You could keep it in rounds and throw it in with splits of a different wood. Aren't rounds good for overnight/extended burns?
 
Sounds like great stuff - if it has been down that long and is truly dry, I see no need to split it. Reasons to split:
- to season/dry
- to fit the stove
- to burn faster
If none apply, give it a try.
 
Thanks guys. I thought that wood had to be split to make a gassification boiler work correctly. Leaving them big is a major plus for me.
 
Some gasifiers suggest using rounds rather than splits, IIRC. Rounds burns slower than splits of the same wood, so they may suggest it to extend the burn and keep the unit from idling.

I have osage scraps downstairs that I'll use for tool handles, etc, and burn the splinters.
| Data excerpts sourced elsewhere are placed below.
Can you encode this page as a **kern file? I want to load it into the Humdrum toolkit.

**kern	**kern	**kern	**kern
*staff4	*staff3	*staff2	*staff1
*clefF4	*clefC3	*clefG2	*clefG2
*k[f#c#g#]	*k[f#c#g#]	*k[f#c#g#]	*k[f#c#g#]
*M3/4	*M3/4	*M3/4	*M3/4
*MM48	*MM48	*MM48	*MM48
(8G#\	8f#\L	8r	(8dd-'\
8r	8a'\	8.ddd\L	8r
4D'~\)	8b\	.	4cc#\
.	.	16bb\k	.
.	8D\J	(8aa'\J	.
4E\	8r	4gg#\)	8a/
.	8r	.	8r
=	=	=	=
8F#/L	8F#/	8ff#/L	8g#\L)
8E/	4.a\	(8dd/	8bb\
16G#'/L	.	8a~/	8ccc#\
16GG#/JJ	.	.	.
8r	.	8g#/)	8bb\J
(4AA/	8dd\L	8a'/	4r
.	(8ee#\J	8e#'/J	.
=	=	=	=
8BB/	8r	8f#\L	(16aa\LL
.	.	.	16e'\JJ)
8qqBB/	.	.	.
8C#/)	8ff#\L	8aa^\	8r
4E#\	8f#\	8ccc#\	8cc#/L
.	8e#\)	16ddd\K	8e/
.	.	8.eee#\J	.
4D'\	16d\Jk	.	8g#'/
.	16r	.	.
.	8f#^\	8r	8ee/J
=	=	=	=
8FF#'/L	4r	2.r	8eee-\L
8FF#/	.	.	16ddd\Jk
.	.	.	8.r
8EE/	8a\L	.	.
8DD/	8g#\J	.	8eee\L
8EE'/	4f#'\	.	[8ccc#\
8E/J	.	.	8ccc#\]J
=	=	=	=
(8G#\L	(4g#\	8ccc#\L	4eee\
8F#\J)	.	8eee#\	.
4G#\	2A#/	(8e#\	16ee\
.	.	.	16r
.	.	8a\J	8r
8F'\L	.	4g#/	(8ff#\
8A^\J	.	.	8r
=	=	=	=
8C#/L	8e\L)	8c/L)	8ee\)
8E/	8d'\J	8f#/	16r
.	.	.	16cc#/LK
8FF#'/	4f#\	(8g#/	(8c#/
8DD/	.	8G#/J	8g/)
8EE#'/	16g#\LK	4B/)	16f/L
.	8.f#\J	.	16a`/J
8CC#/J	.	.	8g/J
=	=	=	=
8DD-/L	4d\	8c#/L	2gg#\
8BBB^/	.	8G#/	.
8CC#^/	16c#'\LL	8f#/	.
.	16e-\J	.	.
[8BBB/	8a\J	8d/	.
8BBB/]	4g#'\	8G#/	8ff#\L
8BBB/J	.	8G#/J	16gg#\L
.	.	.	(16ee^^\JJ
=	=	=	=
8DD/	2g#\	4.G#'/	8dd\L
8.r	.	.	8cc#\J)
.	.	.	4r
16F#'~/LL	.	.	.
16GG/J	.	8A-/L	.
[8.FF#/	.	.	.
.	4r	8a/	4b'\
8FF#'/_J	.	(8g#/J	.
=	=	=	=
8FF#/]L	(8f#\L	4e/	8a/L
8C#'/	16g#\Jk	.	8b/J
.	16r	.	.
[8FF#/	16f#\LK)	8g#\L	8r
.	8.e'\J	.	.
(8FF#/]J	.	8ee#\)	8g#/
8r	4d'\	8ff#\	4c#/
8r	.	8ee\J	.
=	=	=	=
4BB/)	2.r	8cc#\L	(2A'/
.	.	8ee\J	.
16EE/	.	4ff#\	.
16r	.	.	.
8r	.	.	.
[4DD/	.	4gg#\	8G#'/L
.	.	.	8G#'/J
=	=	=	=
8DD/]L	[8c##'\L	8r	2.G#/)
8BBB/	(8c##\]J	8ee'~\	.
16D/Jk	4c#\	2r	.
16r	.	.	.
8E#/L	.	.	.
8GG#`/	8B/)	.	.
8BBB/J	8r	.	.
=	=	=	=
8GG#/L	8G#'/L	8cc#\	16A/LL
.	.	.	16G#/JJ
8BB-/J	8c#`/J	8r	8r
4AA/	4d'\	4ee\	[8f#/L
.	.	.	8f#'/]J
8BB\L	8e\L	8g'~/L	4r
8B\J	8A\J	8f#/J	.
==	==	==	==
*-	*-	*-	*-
The wood is probably at about 6% moisture. I banged them together last night- sounded like teak. Friggin unbelievable stuff.
 
Unless you have a big splitter, split hedge green or not at all for me!

Once it is dry, it is hard as a rock and will trash a blade trying to cut to size.
 
think of it as exercise. A good challenge. Man versus wood. You can hear it laughing at you as your maul just bounces off it.